The goal for Keepalived is to define a generic framework easily extensible for adding new checkers modules. If you are interested in the development of existing or new checkers, have a look at the keepalived/check and keepalived/trackers directories in the source:

https://github.com/acassen/keepalived/tree/master/keepalived/check

Failover (VRRP) Framework

Keepalived implements the VRRP protocol for director failover. Within the implemented VRRP stack, the VRRP Packet dispatcher is responsible for demultiplexing specific I/O for each VRRP instance.

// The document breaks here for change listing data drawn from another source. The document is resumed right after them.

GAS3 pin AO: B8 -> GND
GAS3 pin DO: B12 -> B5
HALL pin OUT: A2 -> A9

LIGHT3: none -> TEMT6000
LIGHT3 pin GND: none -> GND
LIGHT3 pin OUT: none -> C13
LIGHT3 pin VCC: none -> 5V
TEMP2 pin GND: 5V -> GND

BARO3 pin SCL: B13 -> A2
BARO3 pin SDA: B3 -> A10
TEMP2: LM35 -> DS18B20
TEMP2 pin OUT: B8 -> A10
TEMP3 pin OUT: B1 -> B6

From RFC5798, VRRP is defined as:

“VRRP specifies an election protocol that dynamically assigns
responsibility for a virtual router to one of the VRRP routers on a LAN.
The VRRP router controlling the IPv4 or IPv6 address(es) associated with
a virtual router is called the Master, and it forwards packets sent to
these IPv4 or IPv6 addresses.  VRRP Master routers are configured with
virtual IPv4 or IPv6 addresses, and VRRP Backup routers infer the
address family of the virtual addresses being carried based on the
transport protocol.  Within a VRRP router, the virtual routers in
each of the IPv4 and IPv6 address families are a domain unto
themselves and do not overlap.  The election process provides dynamic
failover in the forwarding responsibility should the Master become
unavailable.  For IPv4, the advantage gained from using VRRP is a
higher-availability default path without requiring configuration of
dynamic routing or router discovery protocols on every end-host.  For
IPv6, the advantage gained from using VRRP for IPv6 is a quicker
switchover to Backup routers than can be obtained with standard IPv6
Neighbor Discovery mechanisms.” [rfc5798]

Note

This framework is LVS independent, so you can use it for LVS director failover, even for other Linux routers needing a Hot-Standby protocol. This framework has been completely integrated in the Keepalived daemon for design & robustness reasons.

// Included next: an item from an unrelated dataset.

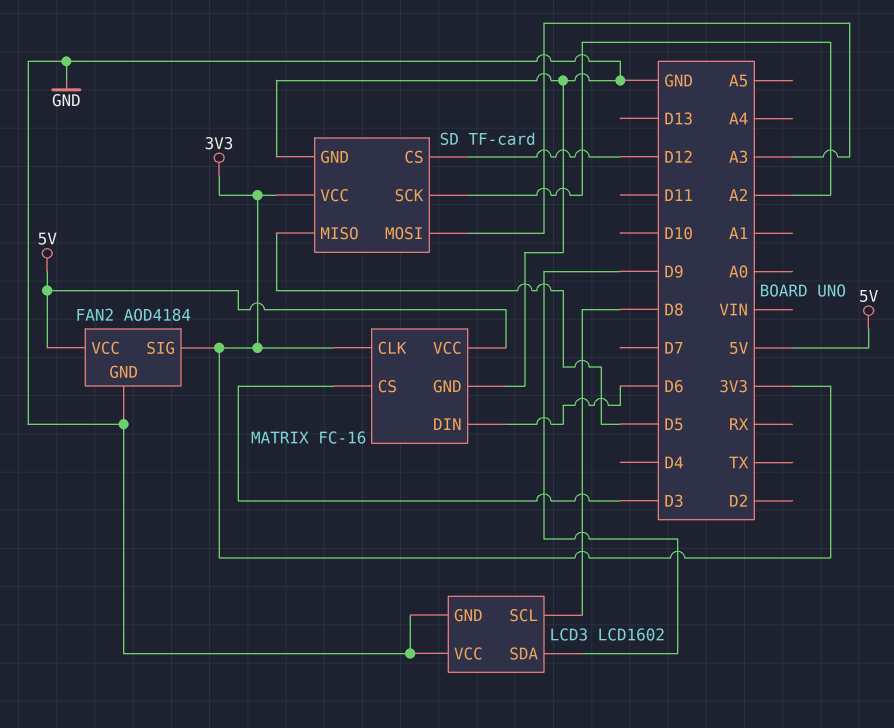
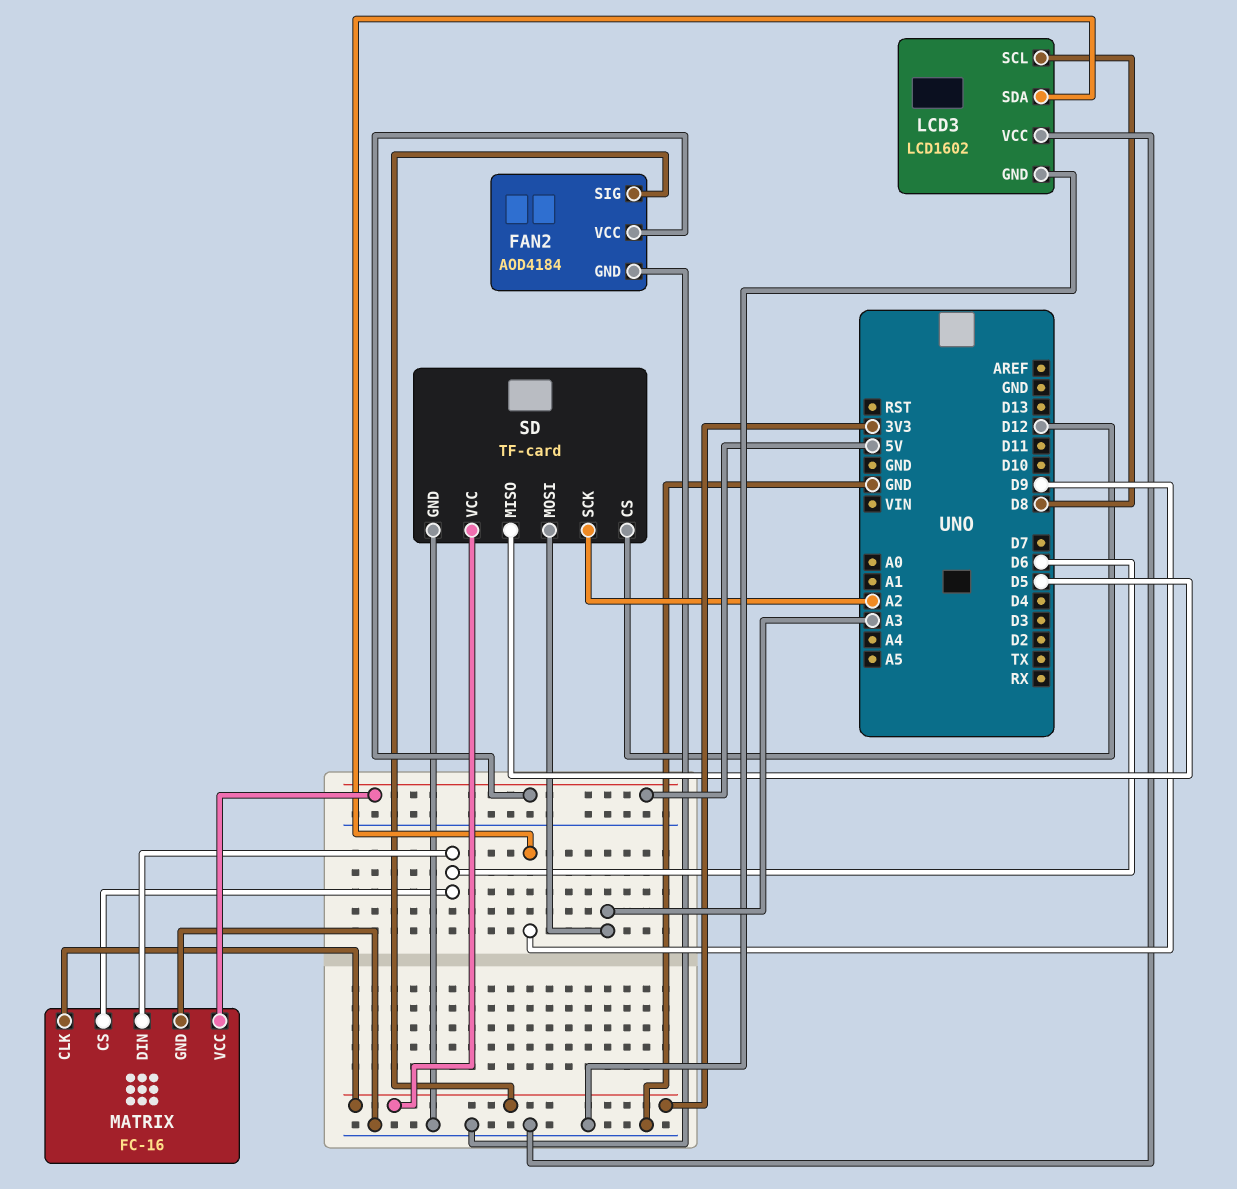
MATRIX pin CS: D3 -> D6

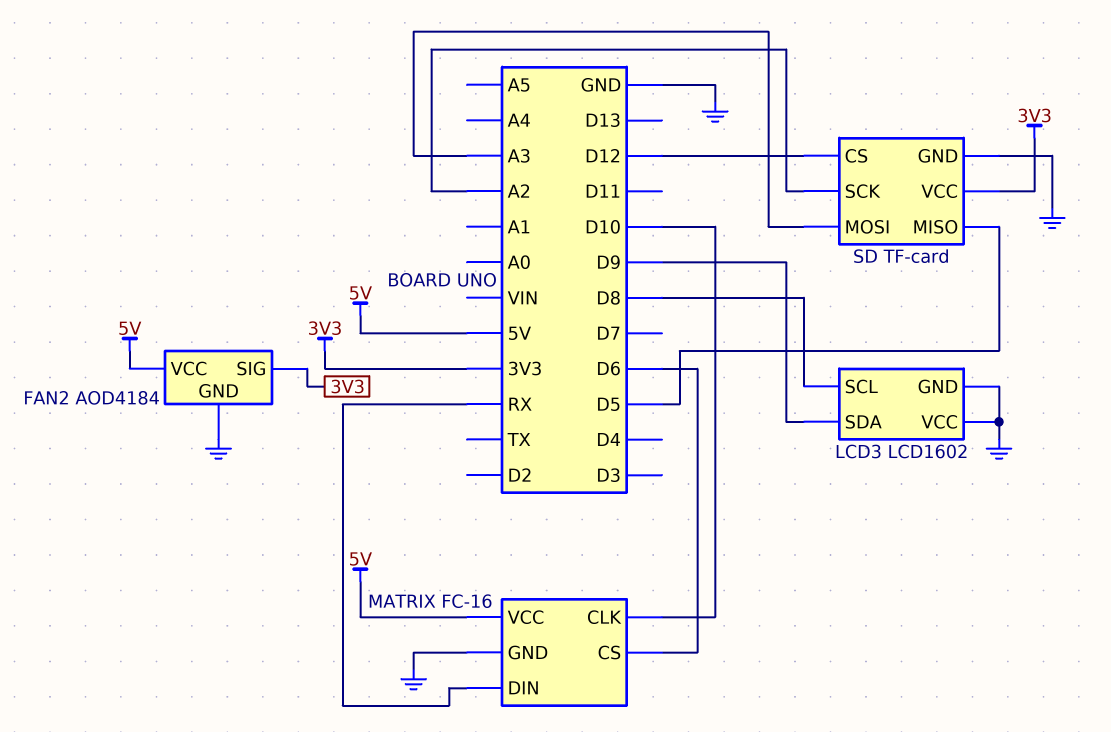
MATRIX pin CLK: 3V3 -> D10
MATRIX pin DIN: D6 -> RX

The main functionalities provided by this framework are:

  • Failover: The native VRRP protocol purpose, based on a roaming set of VRRP VIPs.
  • VRRP Instance synchronization: We can specify a state monitoring between 2 or more VRRP Instances, also known as a VRRP sync group. It guarantees that the VRRP Instances remain in the same state. The synchronized instances monitor each other.
  • Nice Fallback
  • Advert Packet integrity: Using IPSEC-AH ICV.
  • System call: During a VRRP state transition, an external script/program may be called.

Note on Using VRRP with Virtual MAC Address

To reduce takeover impact, some networking environment would require using VRRP with VMAC address. To reach that goal Keepalived VRRP framework implements VMAC support by the invocation of ‘use_vmac’ keyword in configuration file.

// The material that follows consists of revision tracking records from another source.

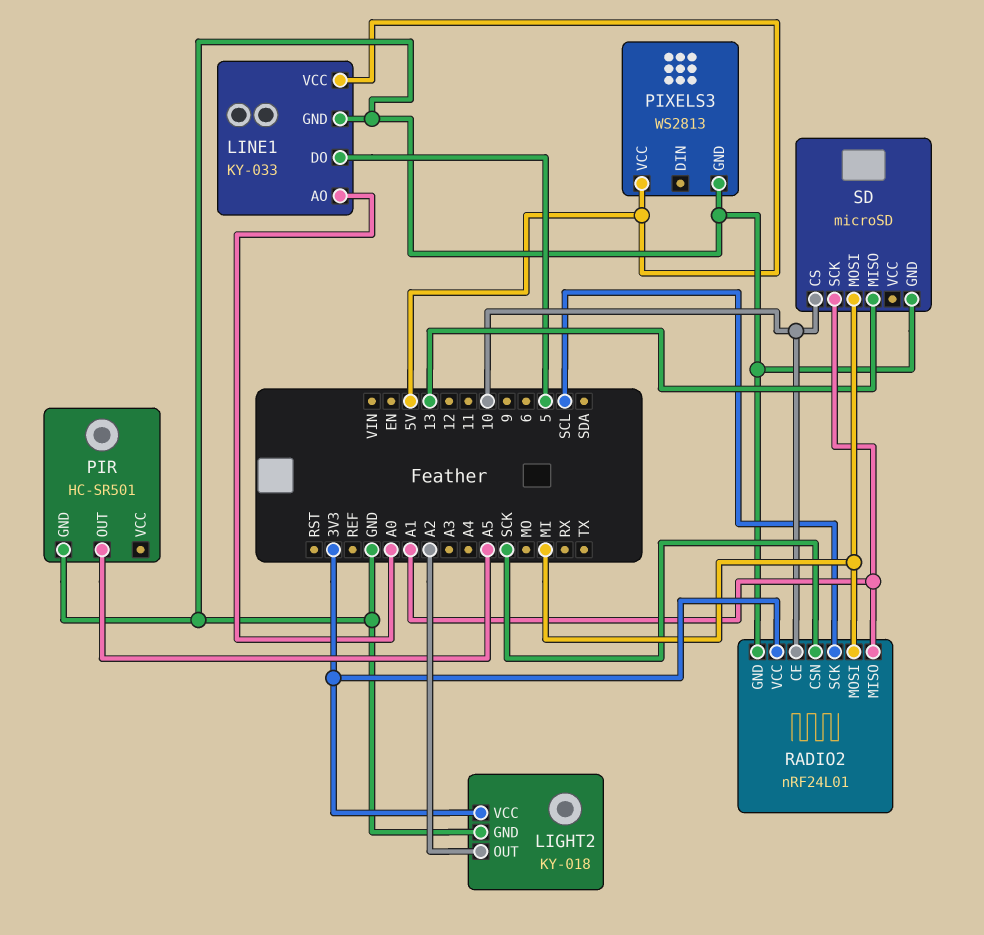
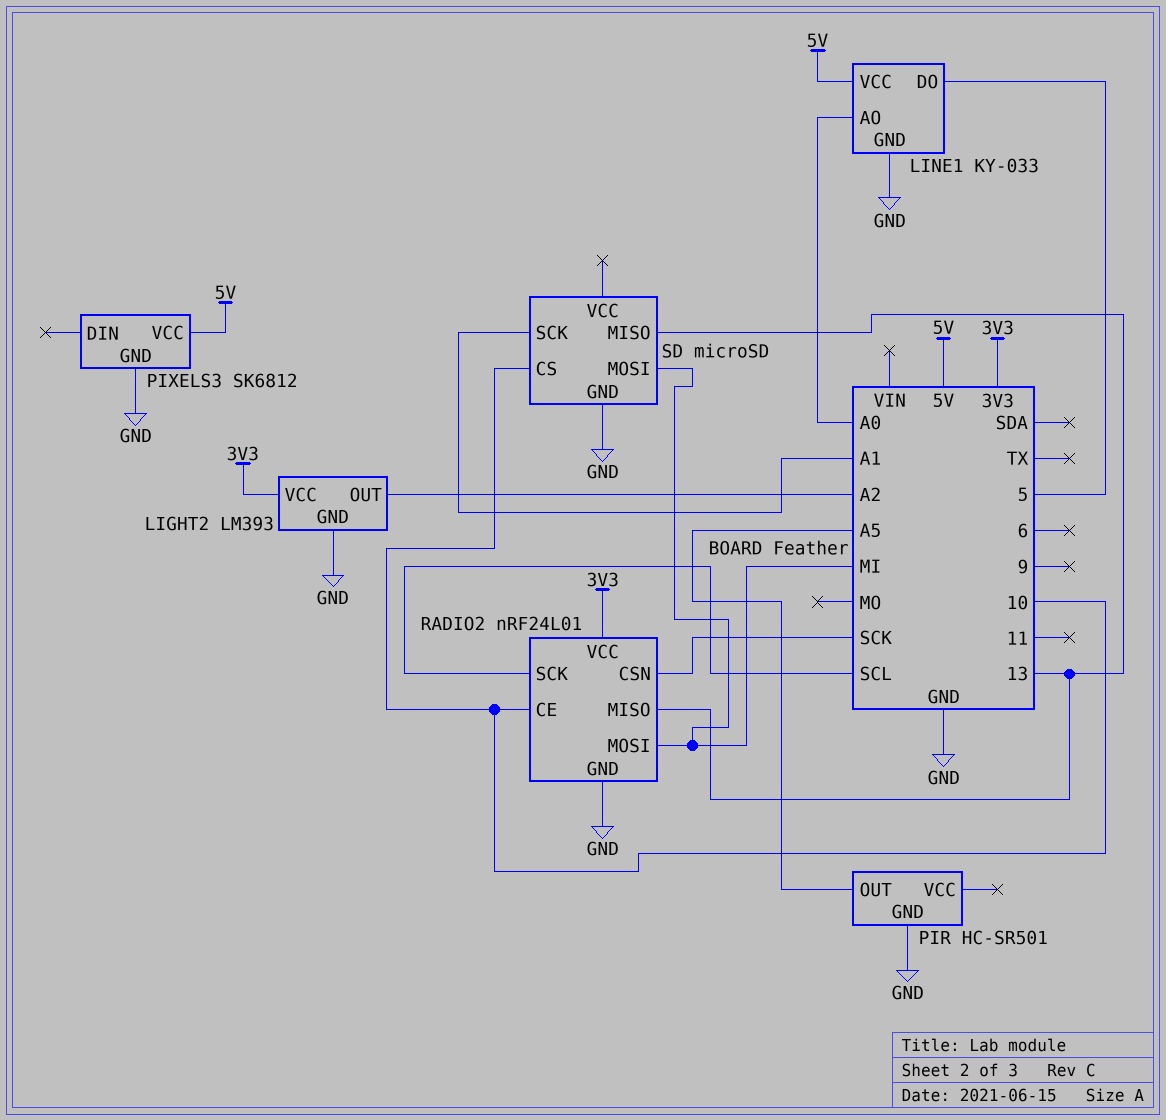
LIGHT2: KY-018 -> LM393
PIXELS3: WS2813 -> SK6812
RADIO2 pin MISO: A1 -> 13

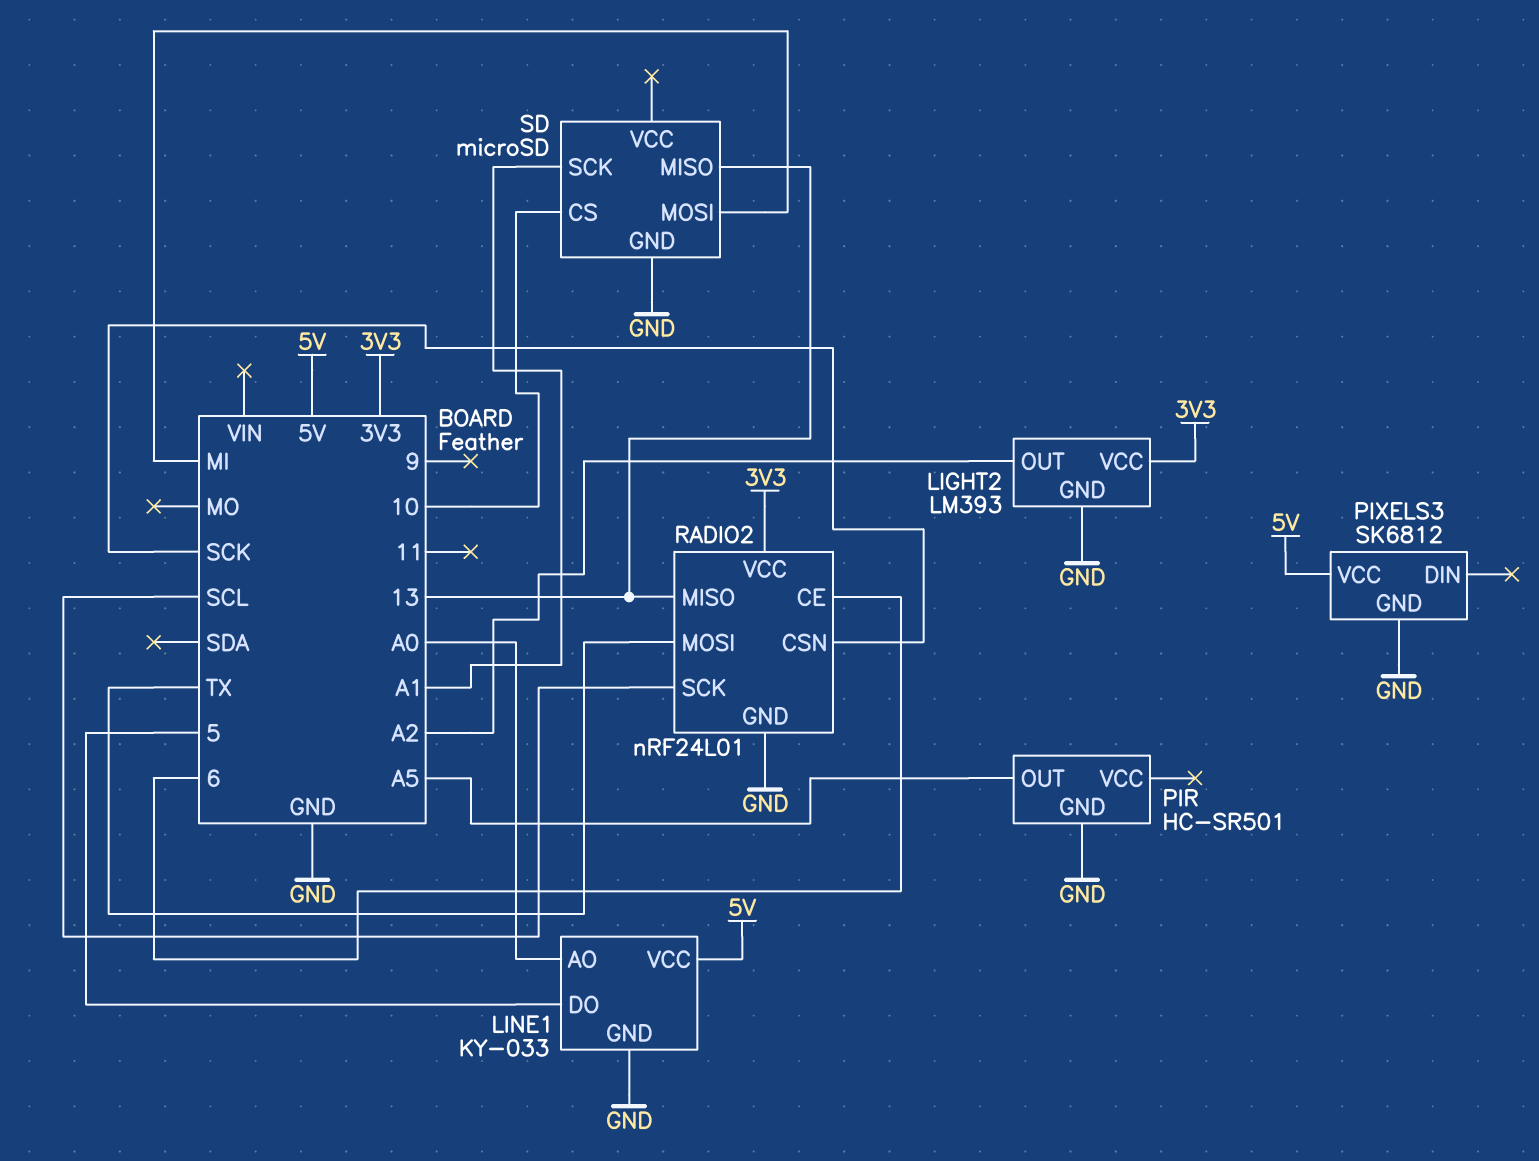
RADIO2 pin CE: 10 -> 6
RADIO2 pin MOSI: MI -> TX

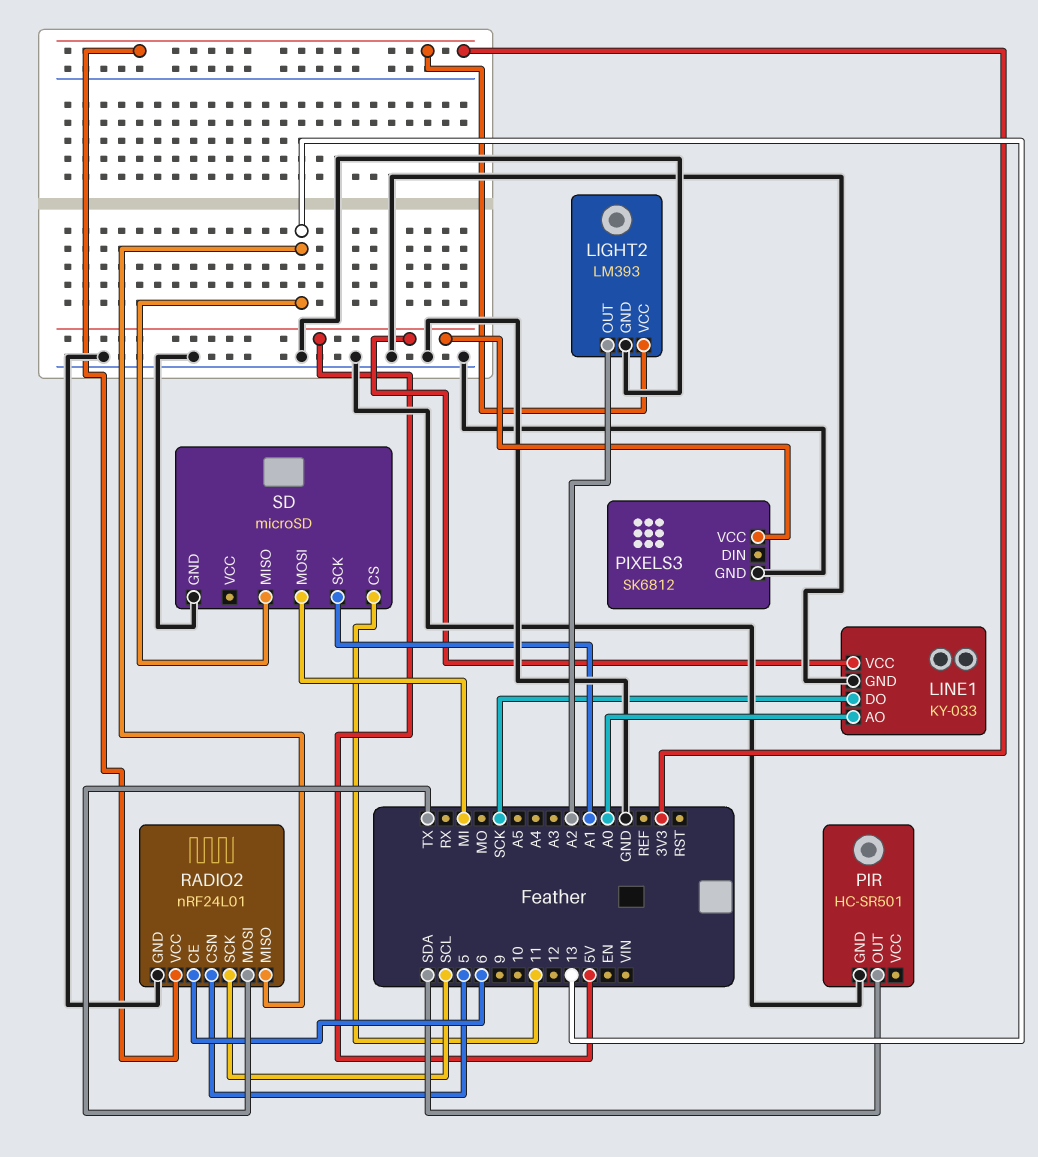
LINE1 pin DO: 5 -> SCK
PIR pin OUT: A5 -> SDA
RADIO2 pin CSN: SCK -> 5
SD pin CS: 10 -> 11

Internally, Keepalived code will bring up virtual interfaces, each interface dedicated to a specific virtual_router. Keepalived uses Linux kernel macvlan driver to defines these interfaces. It is then mandatory to use kernel compiled with macvlan support.

By default MACVLAN interface are in VEPA mode which filters out received packets whose MAC source address matches that of the MACVLAN interface. Setting MACVLAN interface in private mode will not filter based on source MAC address.

Alternatively, you can specify ‘vmac_xmit_base’ which will cause the VRRP messages to be transmitted and received on the underlying interface whilst ARP will happen from the VMAC interface.

You may also need to tweak your physical interfaces to play around with well known ARP issues. Keepalived sets the following configuration when using VMACs:

  1. Global configuration:

    net.ipv4.conf.all.arp_ignore = 1
    net.ipv4.conf.all.arp_announce = 1
    net.ipv4.conf.all.arp_filter = 0
    
  2. Physical interface configuration

For the physical ethernet interface running VRRP instance use:

net.ipv4.conf.eth0.arp_filter = 1
  1. VMAC interface

consider the following VRRP configuration:

vrrp_instance instance1 {
    state BACKUP
    interface eth0
    virtual_router_id 250
    use_vmac
        vmac_xmit_base         # Transmit VRRP adverts over physical interface
    priority 150
    advert_int 1
    virtual_ipaddress {
        10.0.0.254
    }
}

The use_vmac keyword will drive keepalived code to create a macvlan interface named vrrp.250 (default internal paradigm is vrrp.{virtual_router_id}, you can override this naming by giving an argument to ‘use_vmac’ keyword, eg: use_vmac vrrp250).